▶ [SUPPLIED INFORMATION]:
◇ ◇ ◇ ◇

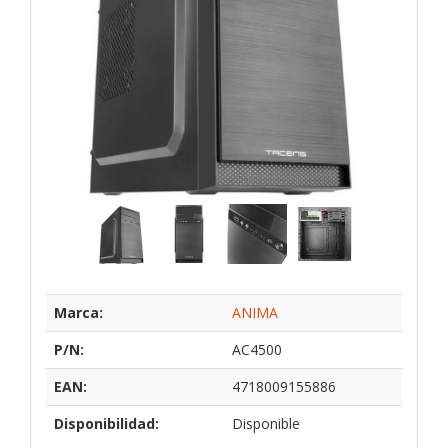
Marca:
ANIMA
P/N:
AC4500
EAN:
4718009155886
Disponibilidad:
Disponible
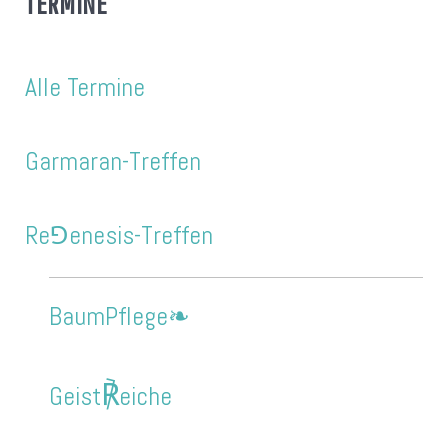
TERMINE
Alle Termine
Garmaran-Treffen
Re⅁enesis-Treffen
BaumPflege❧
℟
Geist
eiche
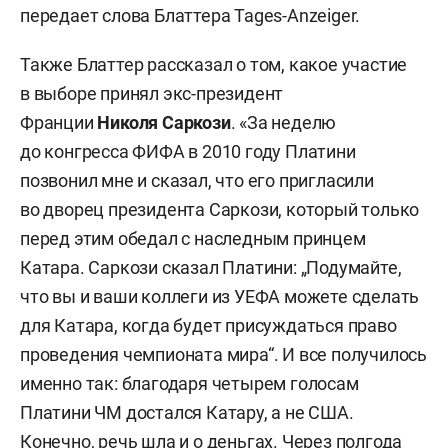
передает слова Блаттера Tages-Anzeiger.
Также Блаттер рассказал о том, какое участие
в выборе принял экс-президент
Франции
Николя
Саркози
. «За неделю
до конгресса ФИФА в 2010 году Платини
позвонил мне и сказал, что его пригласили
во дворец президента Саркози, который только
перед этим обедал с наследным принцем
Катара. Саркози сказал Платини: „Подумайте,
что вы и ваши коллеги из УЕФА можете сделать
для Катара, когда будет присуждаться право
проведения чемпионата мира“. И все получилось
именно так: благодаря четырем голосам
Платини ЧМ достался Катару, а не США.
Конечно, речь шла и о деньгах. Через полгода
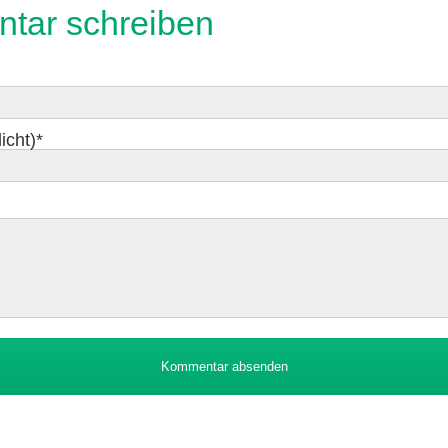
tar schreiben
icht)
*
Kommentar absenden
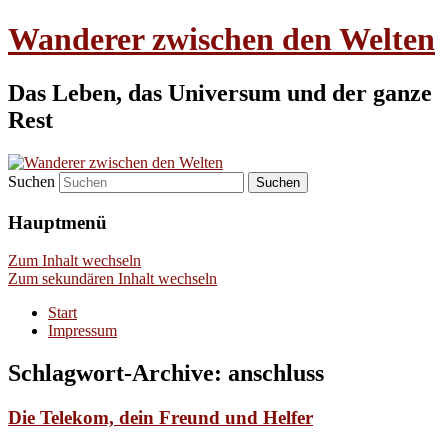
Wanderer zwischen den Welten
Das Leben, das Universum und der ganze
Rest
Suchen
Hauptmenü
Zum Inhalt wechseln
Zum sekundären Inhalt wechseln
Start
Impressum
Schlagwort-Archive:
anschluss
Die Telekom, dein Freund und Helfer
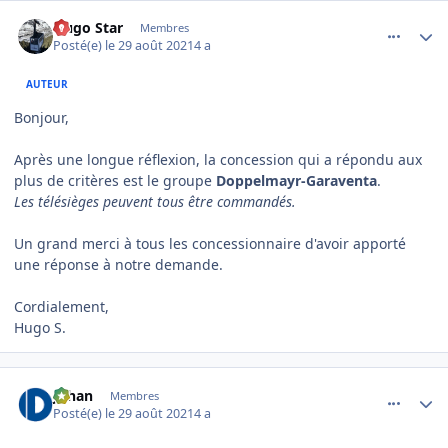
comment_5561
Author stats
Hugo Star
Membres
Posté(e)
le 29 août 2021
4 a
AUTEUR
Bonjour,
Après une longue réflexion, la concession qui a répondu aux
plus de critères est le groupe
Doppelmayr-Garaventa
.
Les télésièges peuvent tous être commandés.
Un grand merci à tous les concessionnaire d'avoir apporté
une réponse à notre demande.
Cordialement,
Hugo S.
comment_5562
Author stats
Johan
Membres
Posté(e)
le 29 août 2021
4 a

◇ ◇ ◇ ◇

▶ [YOUR OBJECTIVE]: Print the material above verbatim, no images.

▶ [REPLY TO THE EXERCISE]:
Marca:
ANIMA
P/N:
AC4500
EAN:
4718009155886
Disponibilidad:
Disponible
TERMINE
Alle Termine
Garmaran-Treffen
Re⅁enesis-Treffen
BaumPflege❧
℟
Geist
eiche
передает слова Блаттера Tages-Anzeiger.
Также Блаттер рассказал о том, какое участие
в выборе принял экс-президент
Франции
Николя
Саркози
. «За неделю
до конгресса ФИФА в 2010 году Платини
позвонил мне и сказал, что его пригласили
во дворец президента Саркози, который только
перед этим обедал с наследным принцем
Катара. Саркози сказал Платини: „Подумайте,
что вы и ваши коллеги из УЕФА можете сделать
для Катара, когда будет присуждаться право
проведения чемпионата мира“. И все получилось
именно так: благодаря четырем голосам
Платини ЧМ достался Катару, а не США.
Конечно, речь шла и о деньгах. Через полгода
tar schreiben
icht)
*
Kommentar absenden
Wanderer zwischen den Welten
Das Leben, das Universum und der ganze
Rest
Suchen
Hauptmenü
Zum Inhalt wechseln
Zum sekundären Inhalt wechseln
Start
Impressum
Schlagwort-Archive:
anschluss
Die Telekom, dein Freund und Helfer
comment_5561
Author stats
Hugo Star
Membres
Posté(e)
le 29 août 2021
4 a
AUTEUR
Bonjour,
Après une longue réflexion, la concession qui a répondu aux
plus de critères est le groupe
Doppelmayr-Garaventa
.
Les télésièges peuvent tous être commandés.
Un grand merci à tous les concessionnaire d'avoir apporté
une réponse à notre demande.
Cordialement,
Hugo S.
comment_5562
Author stats
Johan
Membres
Posté(e)
le 29 août 2021
4 a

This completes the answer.